School of Computing, Dublin City University
Crowd-sourced assessments of machine translation quality allow evaluations to be carried out cheaply and on a large scale. It is essential, however, that the crowd’s work be filtered to avoid contamination of results through the inclusion of false assessments. One method is to filter via agreement with experts, but even amongst experts agreement levels may not be high. In this talk, I will present a new methodology for crowd-sourcing human assessments of translation quality, which allows individual workers to develop their own individual assessment strategy. Agreement with experts is no longer required, and a worker is deemed reliable if they are consistent relative to their own previous work. Individual translations are assessed in isolation from all others in the form of direct estimates of translation quality. This allows more meaningful statistics to be computed for systems and enables significance to be determined on smaller sets of assessments. We demonstrate the methodology’s feasibility in large-scale human evaluation through replication of the human evaluation component of WMT shared translation task for two language pairs, Spanish-to-English and English-to-Spanish. Results for measurement based solely on crowd-sourced assessments show system rankings in line with those of the original evaluation. Comparison of results produced by the relative preference approach and the direct estimate method described here demonstrate that the direct estimate method has a substantially increased ability to identify significant differences between translation systems.

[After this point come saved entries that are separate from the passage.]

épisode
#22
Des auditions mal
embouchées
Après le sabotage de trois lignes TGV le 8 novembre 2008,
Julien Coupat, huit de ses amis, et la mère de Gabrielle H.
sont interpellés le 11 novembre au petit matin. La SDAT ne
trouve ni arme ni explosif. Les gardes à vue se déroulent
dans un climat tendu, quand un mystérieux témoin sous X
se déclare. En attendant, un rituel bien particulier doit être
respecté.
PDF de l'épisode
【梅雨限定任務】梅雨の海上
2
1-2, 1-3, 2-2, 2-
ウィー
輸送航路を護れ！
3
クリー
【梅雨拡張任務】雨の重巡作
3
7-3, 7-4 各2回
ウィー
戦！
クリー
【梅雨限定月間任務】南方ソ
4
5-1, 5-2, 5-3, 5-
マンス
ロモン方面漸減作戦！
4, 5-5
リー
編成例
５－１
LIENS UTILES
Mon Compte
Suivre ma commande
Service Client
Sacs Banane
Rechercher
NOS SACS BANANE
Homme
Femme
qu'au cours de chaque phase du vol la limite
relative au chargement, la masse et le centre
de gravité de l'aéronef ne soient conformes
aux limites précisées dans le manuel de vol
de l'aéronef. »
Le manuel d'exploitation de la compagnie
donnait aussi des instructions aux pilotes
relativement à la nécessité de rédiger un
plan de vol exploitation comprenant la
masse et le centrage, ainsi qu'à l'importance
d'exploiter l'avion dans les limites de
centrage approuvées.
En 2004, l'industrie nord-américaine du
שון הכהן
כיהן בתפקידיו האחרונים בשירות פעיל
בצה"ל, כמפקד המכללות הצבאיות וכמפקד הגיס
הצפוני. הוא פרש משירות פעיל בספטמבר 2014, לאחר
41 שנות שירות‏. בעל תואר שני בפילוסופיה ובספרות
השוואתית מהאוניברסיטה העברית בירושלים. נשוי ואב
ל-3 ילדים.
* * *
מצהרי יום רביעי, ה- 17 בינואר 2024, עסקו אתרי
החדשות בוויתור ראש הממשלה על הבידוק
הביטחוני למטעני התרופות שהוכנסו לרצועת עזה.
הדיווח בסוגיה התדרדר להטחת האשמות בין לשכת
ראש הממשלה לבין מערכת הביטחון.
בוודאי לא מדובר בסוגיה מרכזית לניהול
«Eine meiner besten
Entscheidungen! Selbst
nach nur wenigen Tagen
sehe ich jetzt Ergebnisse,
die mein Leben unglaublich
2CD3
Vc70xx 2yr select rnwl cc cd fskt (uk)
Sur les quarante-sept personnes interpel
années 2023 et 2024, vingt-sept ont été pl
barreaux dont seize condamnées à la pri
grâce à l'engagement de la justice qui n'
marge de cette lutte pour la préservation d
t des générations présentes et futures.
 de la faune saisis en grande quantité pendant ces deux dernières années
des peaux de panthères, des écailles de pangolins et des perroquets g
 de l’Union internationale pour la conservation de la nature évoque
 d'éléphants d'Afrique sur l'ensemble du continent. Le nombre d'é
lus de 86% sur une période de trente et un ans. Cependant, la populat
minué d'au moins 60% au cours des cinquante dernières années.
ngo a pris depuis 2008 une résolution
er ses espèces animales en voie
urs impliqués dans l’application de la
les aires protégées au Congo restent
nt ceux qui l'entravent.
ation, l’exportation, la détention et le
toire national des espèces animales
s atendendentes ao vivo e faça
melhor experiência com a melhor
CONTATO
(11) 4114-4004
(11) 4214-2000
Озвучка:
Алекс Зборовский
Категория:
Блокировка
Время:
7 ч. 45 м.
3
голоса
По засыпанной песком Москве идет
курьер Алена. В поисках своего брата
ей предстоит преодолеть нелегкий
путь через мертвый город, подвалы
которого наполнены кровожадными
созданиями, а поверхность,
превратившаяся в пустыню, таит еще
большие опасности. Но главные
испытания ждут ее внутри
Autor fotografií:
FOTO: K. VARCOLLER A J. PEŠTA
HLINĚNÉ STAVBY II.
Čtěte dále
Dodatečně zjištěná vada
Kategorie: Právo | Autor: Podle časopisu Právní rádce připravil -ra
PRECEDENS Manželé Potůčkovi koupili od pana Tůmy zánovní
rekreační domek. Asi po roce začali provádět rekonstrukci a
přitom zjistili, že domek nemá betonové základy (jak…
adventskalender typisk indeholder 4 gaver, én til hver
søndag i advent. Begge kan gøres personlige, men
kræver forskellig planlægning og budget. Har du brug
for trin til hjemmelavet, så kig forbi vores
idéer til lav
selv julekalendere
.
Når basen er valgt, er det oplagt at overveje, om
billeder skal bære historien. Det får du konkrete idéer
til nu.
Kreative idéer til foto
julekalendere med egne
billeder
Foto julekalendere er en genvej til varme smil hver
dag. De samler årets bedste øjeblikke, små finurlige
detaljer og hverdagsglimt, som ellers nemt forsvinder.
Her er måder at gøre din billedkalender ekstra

In addition, the talk will include how this method of evaluation can be adapted for segment-level assessment of machine translation.
If you would like to meet with the speaker, please contact Raphael Rubino.
Yvette Graham is a natural language processing researcher of at Dublin City University. Her research interests include machine translation, quality-controlled crowd-sourcing and evaluation of natural language processing systems. She obtained an M.Sc. in Computational Linguistics from Trinity College Dublin in 2005 and Ph.D. from Dublin City University in 2011.